Propaganda anticattolica ad Hanoi
In Vietnam, invece, sono stati premiati a Hanoi i giornalisti denunciati dai cattolici per aver raccontato il falso sulle vicende della ex delegazione apostolica e della parrocchia di Thai Ha (vedi Tempi del 23 ottobre 2008). Si tratta di inviati del quotidiano Ha Nôi Moi e di Vietnam Television. Il premio, assegnato il 15 gennaio, era sotto l’alto patronato del segretario del Partito comunista di Hanoi, Pham Quang Nghi, ed è stato assegnato, si afferma nella motivazione, «per aver positivamente seguito la retta via». Al processo contro otto fedeli della parrocchia di Thai Ha, accusati e testimoni hanno riferito che tutti gli imputati si sono dichiarati non colpevoli davanti al tribunale, ma i due media hanno riportato che «tutti gli imputati hanno ammesso la loro colpevolezza, riconoscendo che hanno compiuto azioni negative in violazione della legge». A settembre la diocesi di Hanoi aveva denunciato l’apparizione alla televisione di Stato di due persone presentate come sacerdoti che avevano contestato le manifestazioni dei cattolici ma che in realtà sacerdoti non sono mai stati. Invece il quotidiano si è inventato prima un fedele della parrocchia che accusava i manifestanti di Thai Ha di «non seguire il catechismo cattolico», poi un altro cristiano in di-saccordo coi vescovi effettivamente esistito ma deceduto da anni.

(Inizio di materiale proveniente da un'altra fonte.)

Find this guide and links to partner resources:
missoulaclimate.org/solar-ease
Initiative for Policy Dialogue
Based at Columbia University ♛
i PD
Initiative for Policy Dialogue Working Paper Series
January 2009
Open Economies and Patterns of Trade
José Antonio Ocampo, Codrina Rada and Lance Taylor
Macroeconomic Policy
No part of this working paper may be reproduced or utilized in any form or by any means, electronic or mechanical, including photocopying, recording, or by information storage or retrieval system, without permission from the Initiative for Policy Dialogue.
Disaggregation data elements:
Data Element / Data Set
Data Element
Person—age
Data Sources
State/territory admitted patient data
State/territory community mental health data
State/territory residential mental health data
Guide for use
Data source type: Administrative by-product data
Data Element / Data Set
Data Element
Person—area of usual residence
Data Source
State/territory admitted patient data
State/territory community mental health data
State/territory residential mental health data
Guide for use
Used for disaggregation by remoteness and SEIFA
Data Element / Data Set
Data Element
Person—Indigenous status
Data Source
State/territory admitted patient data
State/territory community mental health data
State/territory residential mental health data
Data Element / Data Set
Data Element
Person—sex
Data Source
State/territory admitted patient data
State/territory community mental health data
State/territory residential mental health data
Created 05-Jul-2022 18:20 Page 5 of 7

L’Oriente è grande, le situazioni varie e differenti, ma l’ipotesi di una strategia concordata fra tutte le Chiese cattoliche e poi magari con tutte le comunità cristiane per far fronte alla situazione non è da scartare. A Roma la settimana scorsa l’arcivescovo di Kirkuk Louis Sako ha proposto di indire «un sinodo per la Chiesa in Iraq e in tutto il Medio Oriente, per i vescovi che vivono in Iraq, Siria, Giordania, Israele, Palestina e in tutta la regione, perché da soli non sappiamo organizzarci e un sinodo aiuterebbe tutti a studiare insieme alla Santa Sede, per definire il rapporto con l’islam e il ruolo in politica, così come è già stato fatto con il Libano». Le motivazioni, secondo Sako, sono forti: «C’è un vuoto di presenza della Chiesa, siamo sempre di meno, e se non esiste una visione chiara i cristiani non rimarranno in Medio Oriente e lasceranno questa terra un tempo benedetta e ora maledetta». La proposta non ha ancora ricevuto risposte formali, ma l’arcivescovo confida nell’attenzione del Papa: «Il Santo Padre ha fatto tanto per noi e abbiamo ancora bisogno del suo aiuto. Grazie a Benedetto XVI, ai suoi continui appelli, i media internazionali hanno iniziato a parlare della causa irachena».